Crafting the perfect pitch with an emotional connection
You are facing an important presentation. There is an essential agenda that you want to promote, a product that you want to sell, money for a venture that you want to build. You have given your all and you have reached a critical point where everything seems perfect or almost perfect and you are ready… However, almost is big almost. Your success now comes down to how you connect with your audience emotionally, given that people make emotional decisions on the whole, and keep them engaged emotionally. This is where the following article comes in. The proposed approach so effective because it answers your audience’s questions as they come up. it starts with an:
Invitation. Connect with your audience straight away with a story, article, or question. Your theme that you decided on earlier needs to feature in the opening of your presentation. This could be in the form of a story, a surprising fact, a news article, a quote, or some other way of inviting your audience into your world. Remember, it’s your unique world. If you start with, “Hi, my name is, thanks for having me…, we are about to speak…. Let’s leave it right there. You have such a short period of time to engage your audience. Don’t waste it on information that the audience already knows or doesn’t care about. Go straight to connecting emotionally with them by inviting them to your world. The reason why personal stories are the best way to start is that often at the beginning of a presentation you’re nervous. I get worried if I don’t feel anxious or excited. You need the adrenaline to connect with a big group of people. A presentation is a conversation, but it’s a heightened one and needs more energy. Telling a story is the best way to find your rhythm quickly and easily. As you already know, it’s also one of the most effective ways of connecting emotionally with your audience and it’s your story. Hard to get wrong. As soon as you start telling your story, you relax. You’re simply recounting what’s happened, relieving it as you do so, and then linking it to the theme.

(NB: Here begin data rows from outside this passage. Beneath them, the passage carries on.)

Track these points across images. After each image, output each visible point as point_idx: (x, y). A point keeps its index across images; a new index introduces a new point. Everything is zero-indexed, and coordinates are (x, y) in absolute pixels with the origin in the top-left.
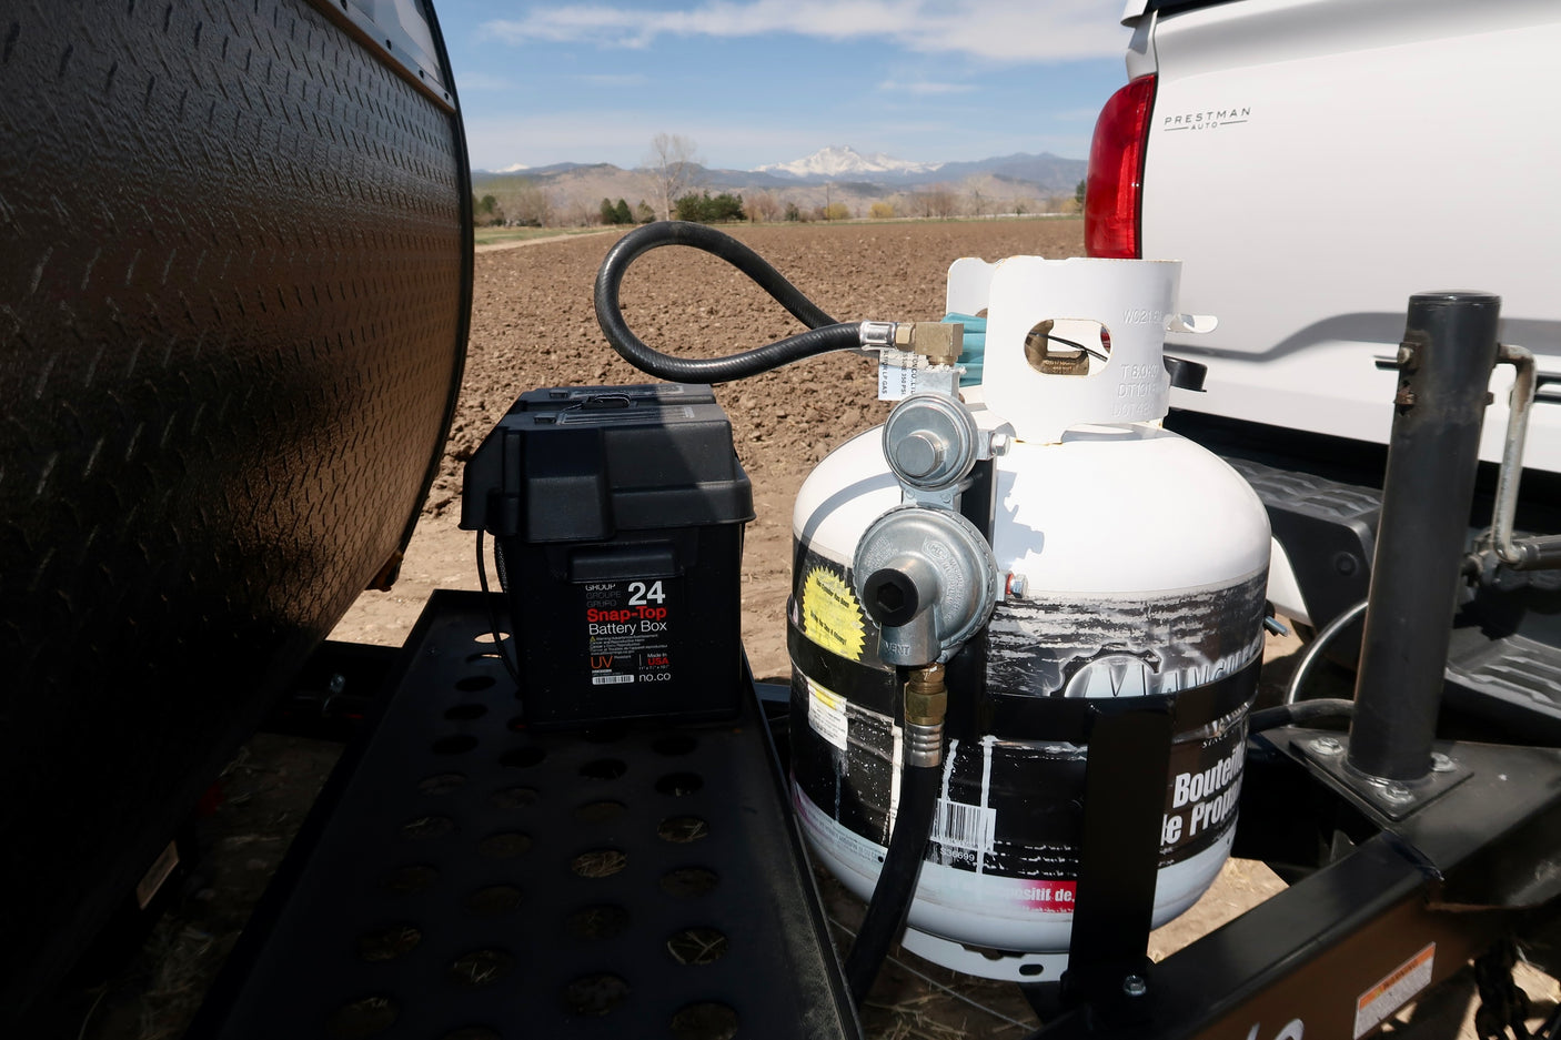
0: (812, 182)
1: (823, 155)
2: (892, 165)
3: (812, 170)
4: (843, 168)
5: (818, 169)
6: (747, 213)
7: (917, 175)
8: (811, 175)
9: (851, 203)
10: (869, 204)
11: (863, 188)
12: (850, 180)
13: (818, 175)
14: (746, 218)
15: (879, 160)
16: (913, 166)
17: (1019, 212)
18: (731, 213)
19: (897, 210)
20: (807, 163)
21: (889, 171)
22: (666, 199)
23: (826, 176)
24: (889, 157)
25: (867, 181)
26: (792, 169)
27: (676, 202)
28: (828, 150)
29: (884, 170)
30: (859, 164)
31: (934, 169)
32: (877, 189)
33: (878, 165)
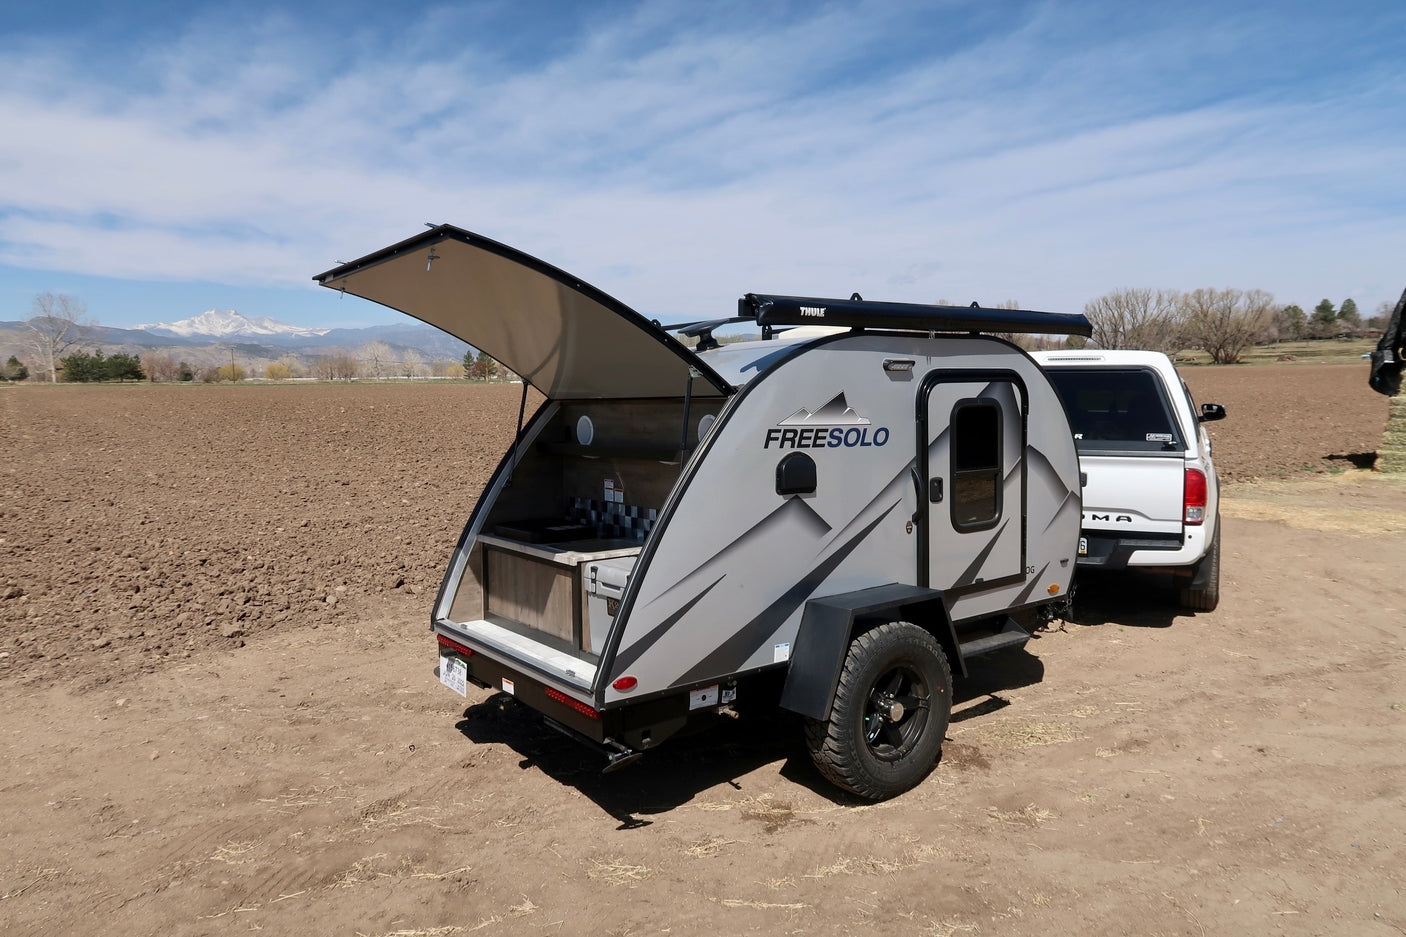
0: (198, 342)
1: (208, 316)
2: (279, 329)
3: (196, 330)
4: (229, 330)
5: (203, 330)
6: (146, 373)
7: (304, 339)
8: (196, 335)
9: (242, 363)
10: (262, 365)
11: (253, 348)
12: (238, 341)
13: (203, 335)
14: (144, 377)
15: (267, 324)
16: (301, 331)
17: (409, 376)
18: (127, 373)
19: (292, 371)
20: (192, 323)
21: (277, 334)
22: (51, 357)
23: (212, 337)
24: (276, 322)
25: (255, 343)
26: (173, 329)
27: (63, 360)
28: (213, 312)
29: (271, 333)
30: (246, 326)
31: (322, 334)
32: (267, 351)
33: (266, 328)
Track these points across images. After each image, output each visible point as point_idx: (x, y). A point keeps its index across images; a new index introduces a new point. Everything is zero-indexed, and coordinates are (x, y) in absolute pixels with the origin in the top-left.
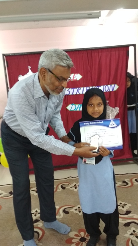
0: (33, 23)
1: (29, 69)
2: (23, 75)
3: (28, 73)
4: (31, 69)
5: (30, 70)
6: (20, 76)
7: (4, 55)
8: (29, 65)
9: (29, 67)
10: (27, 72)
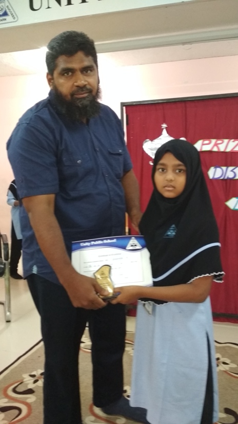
0: (181, 46)
1: (163, 129)
2: (152, 140)
3: (160, 137)
4: (166, 128)
5: (165, 132)
6: (146, 142)
7: (123, 105)
8: (164, 122)
9: (164, 126)
10: (160, 134)
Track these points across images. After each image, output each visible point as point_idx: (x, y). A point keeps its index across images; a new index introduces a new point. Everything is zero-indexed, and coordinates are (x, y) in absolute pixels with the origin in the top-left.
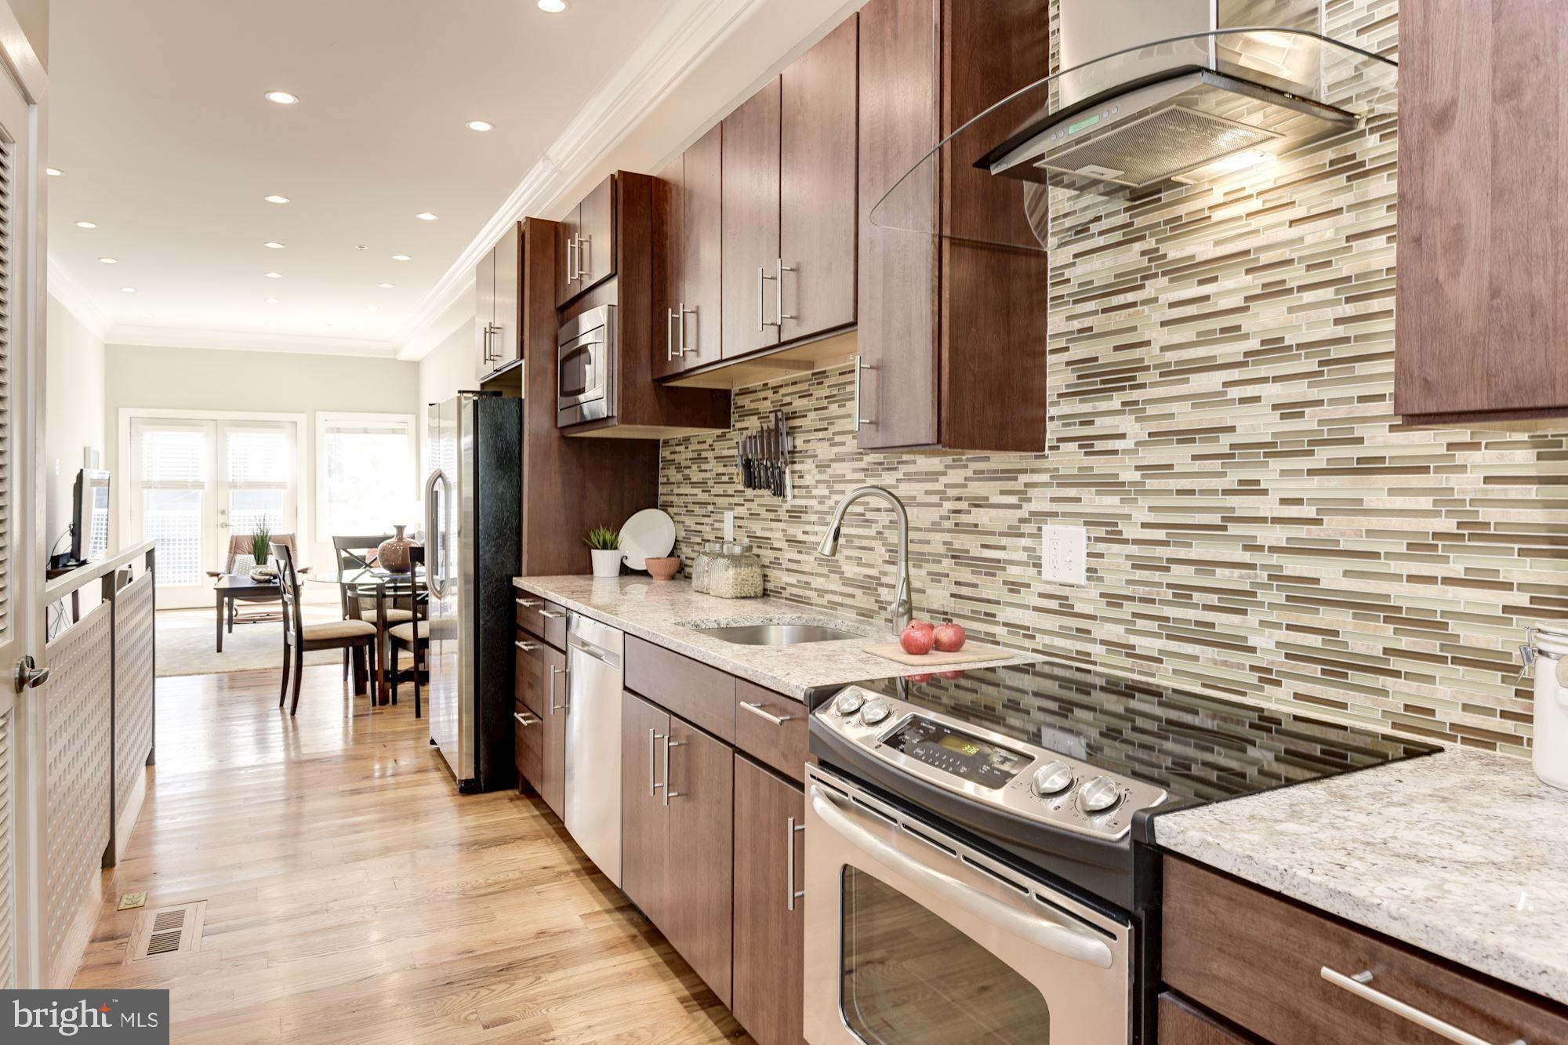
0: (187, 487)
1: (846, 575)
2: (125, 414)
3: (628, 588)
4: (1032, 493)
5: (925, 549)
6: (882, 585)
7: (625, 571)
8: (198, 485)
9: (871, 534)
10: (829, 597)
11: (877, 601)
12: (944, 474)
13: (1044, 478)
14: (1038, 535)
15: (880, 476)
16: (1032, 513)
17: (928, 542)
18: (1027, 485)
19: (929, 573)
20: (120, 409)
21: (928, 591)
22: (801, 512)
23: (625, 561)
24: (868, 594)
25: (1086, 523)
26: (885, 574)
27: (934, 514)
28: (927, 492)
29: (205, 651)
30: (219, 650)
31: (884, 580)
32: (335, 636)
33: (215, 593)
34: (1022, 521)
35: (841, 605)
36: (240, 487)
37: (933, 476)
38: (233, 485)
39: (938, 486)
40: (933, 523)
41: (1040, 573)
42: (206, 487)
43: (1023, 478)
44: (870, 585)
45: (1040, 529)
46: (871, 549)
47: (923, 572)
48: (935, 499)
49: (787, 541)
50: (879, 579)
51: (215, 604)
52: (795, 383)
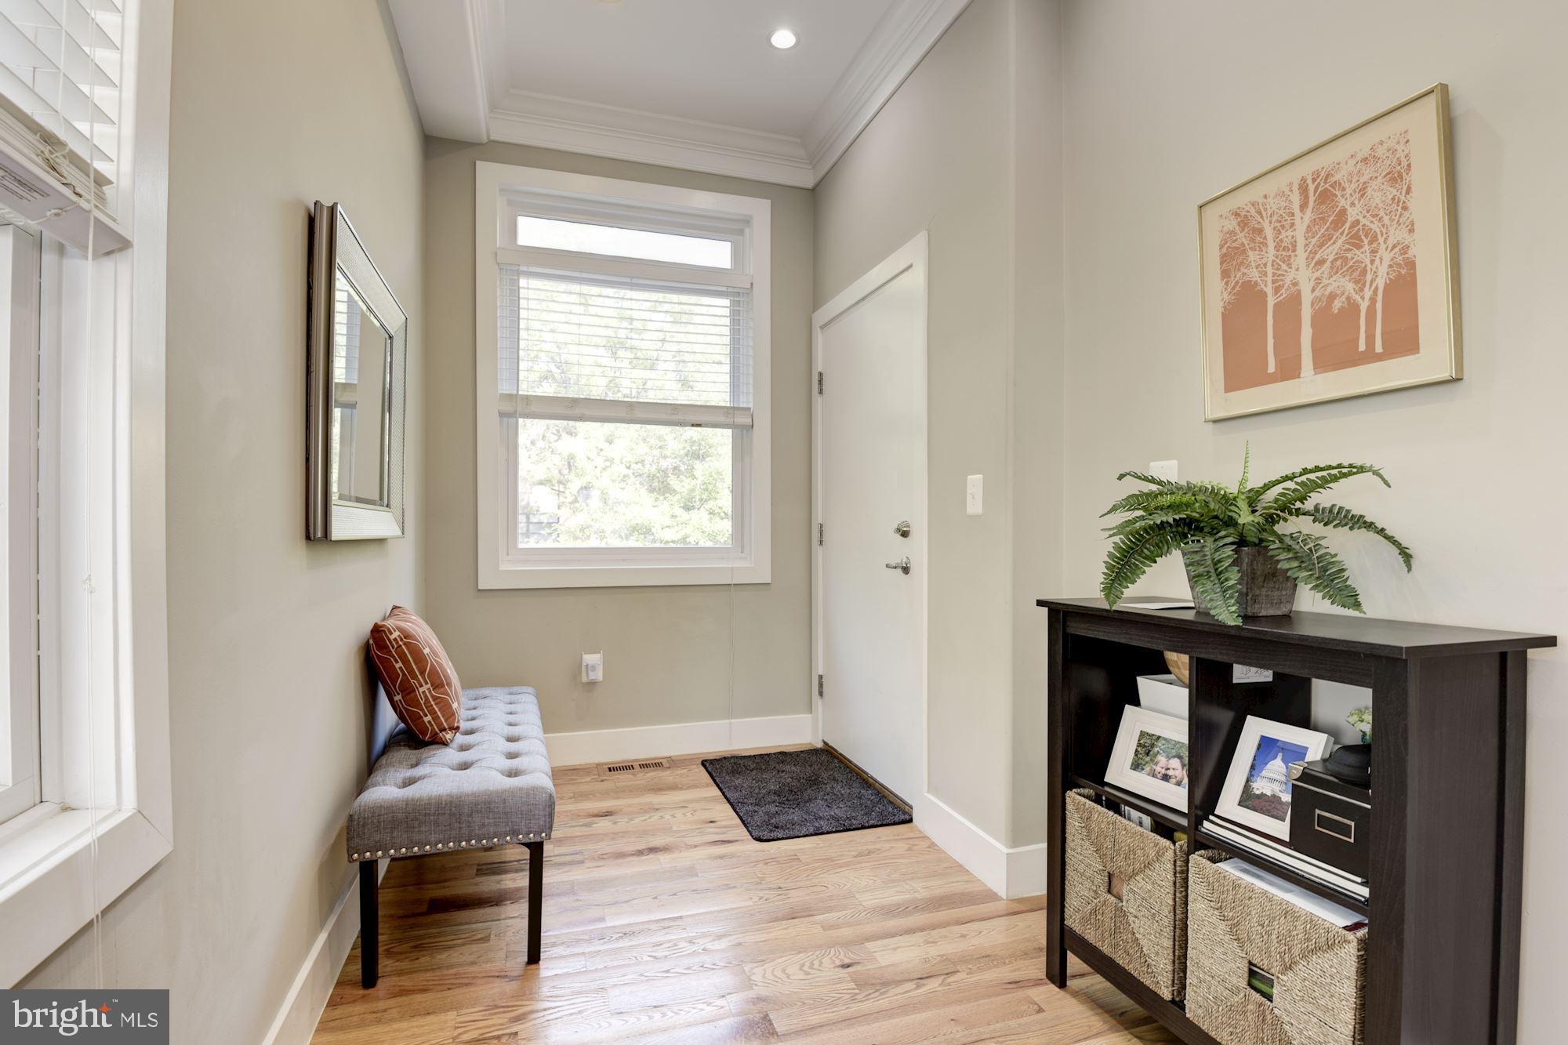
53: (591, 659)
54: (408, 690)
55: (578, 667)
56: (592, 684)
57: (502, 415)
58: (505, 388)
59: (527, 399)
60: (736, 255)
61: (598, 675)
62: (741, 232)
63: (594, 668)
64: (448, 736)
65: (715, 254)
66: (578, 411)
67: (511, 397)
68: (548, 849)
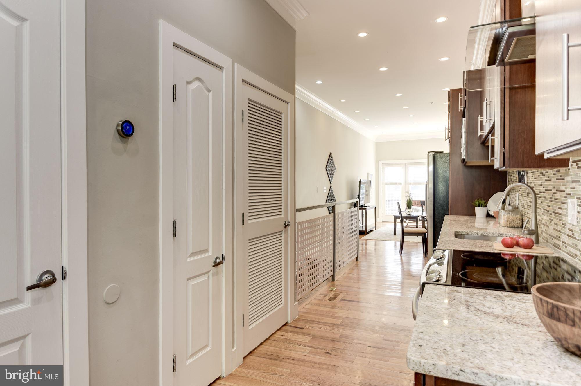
0: (397, 185)
2: (381, 162)
3: (490, 222)
7: (488, 215)
8: (400, 184)
14: (567, 203)
20: (380, 161)
23: (489, 212)
29: (392, 235)
30: (395, 235)
32: (413, 232)
33: (394, 217)
34: (565, 197)
36: (412, 184)
38: (410, 184)
42: (402, 184)
51: (394, 221)
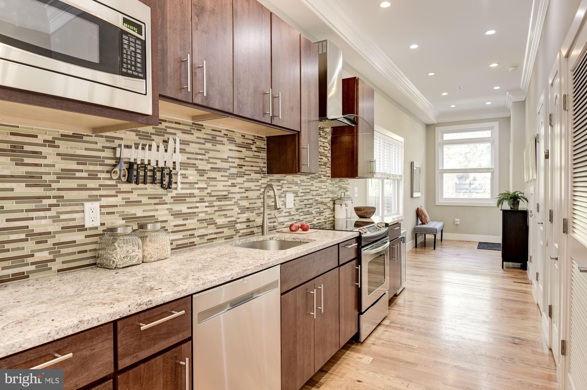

Impressed. Thank them and praise them. You’re impressed. Once you’ve imaginatively connected with your audience and introduced the theme, now they need praise, audiences love it a lot. Different people want to be praised differently, however. Now this tool, the Process Communication Model, identifies the six styles we have within us. This is what can be said in order to appeal to each unique style:
- For a thinker. Thanks for coming, I’m impressed you’ve taken the next hour, two hours, or day to find out how to make your conversations even more influential. I promised that by the end of this session, you will have structures you can implement immediately to improve your communication.
- Persister. However, you’re the expert, you know whom you’re speaking to and what you need. Please share your opinions and feel free to ask questions. This session is to be as relevant as possible to what you need right now.
- Rebel. A lot more fun. To make sure you’ve heard me, I may ask you to repeat things, to do what, please? Repeat things. I may even leave off the ends of my sentences so that you can fill in the, and from time to time, I may ask you a question to make sure you’ve understood everything. Is that okay?
- Imaginer. If after this session you reflect on what you’ve heard and you have questions, please get in touch.
- Harmoniser. You’re wonderful people who want to get along with others and you deserve support.
- Promoter. But let’s get started so that you have the conversations that you need to get the results that you want now.
Issue. Name the three greatest issues the audience has right now. At this point, the audience says, “Okay, you’ve connected with us, you’ve praised us, you’ve shown us where we want to be, but it’s hard, you don’t know how hard it is.” This is where you talk about their challenges, or the issue you’re about to address. But it’s challenging. I encourage you to use the word challenge. You identify the three top challenges they have from your brainstorm. Do not go too heavy on this one though.
Index. Three ways you will solve these issues. This is where you outline the three solutions to their three greatest issues. Can you see by doing the brainstorms and structuring your presentation this way, you’re talking to what is relevant to them. If you’ve really identified their biggest issues, then they can’t help but want to hear every word you say to help them solve them. Indicate expertise. Show how you solve these problems for others before. But hang on.
At this point, your audience asks, ”Who are you to give us this advice? What experience do you have in my field and what do you know?” This is where you tell your story, but like a well-crafted CV, only tell what’s relevant to that particular job description. Share the experience you’ve had solving the same issues for other people in other companies. If you’ve never solved these issues, show your experience with putting together processes that solve people’s issues.
Information. Three ways of solving the issues. Now you get to the main part of the presentation where you spend 80 percent of your time. This is typically where your audience switches off. Make sure the solutions that you talk about are highly structured. Give a case study or tell a story with each solution. You can also use impromptu speaking techniques such as prep, point, reason, example, point, or past, present, future, or peace, problem, impact, solution.
Identify. Identify, summarize, and re-stress the main points. Summarize your points and stress the benefits. It’s particularly important here that you really look at the pain and then the benefits, both tangible and intangible.
Interest. Show them how to proceed with you. Show them how to get the results they want now, what do they need to do? Make it simple. Implicate ideal. Remind them of their ideal outcome, their vision. Finish by reminding them of where they want to go, their ideal situation. It’s always best to end on a high.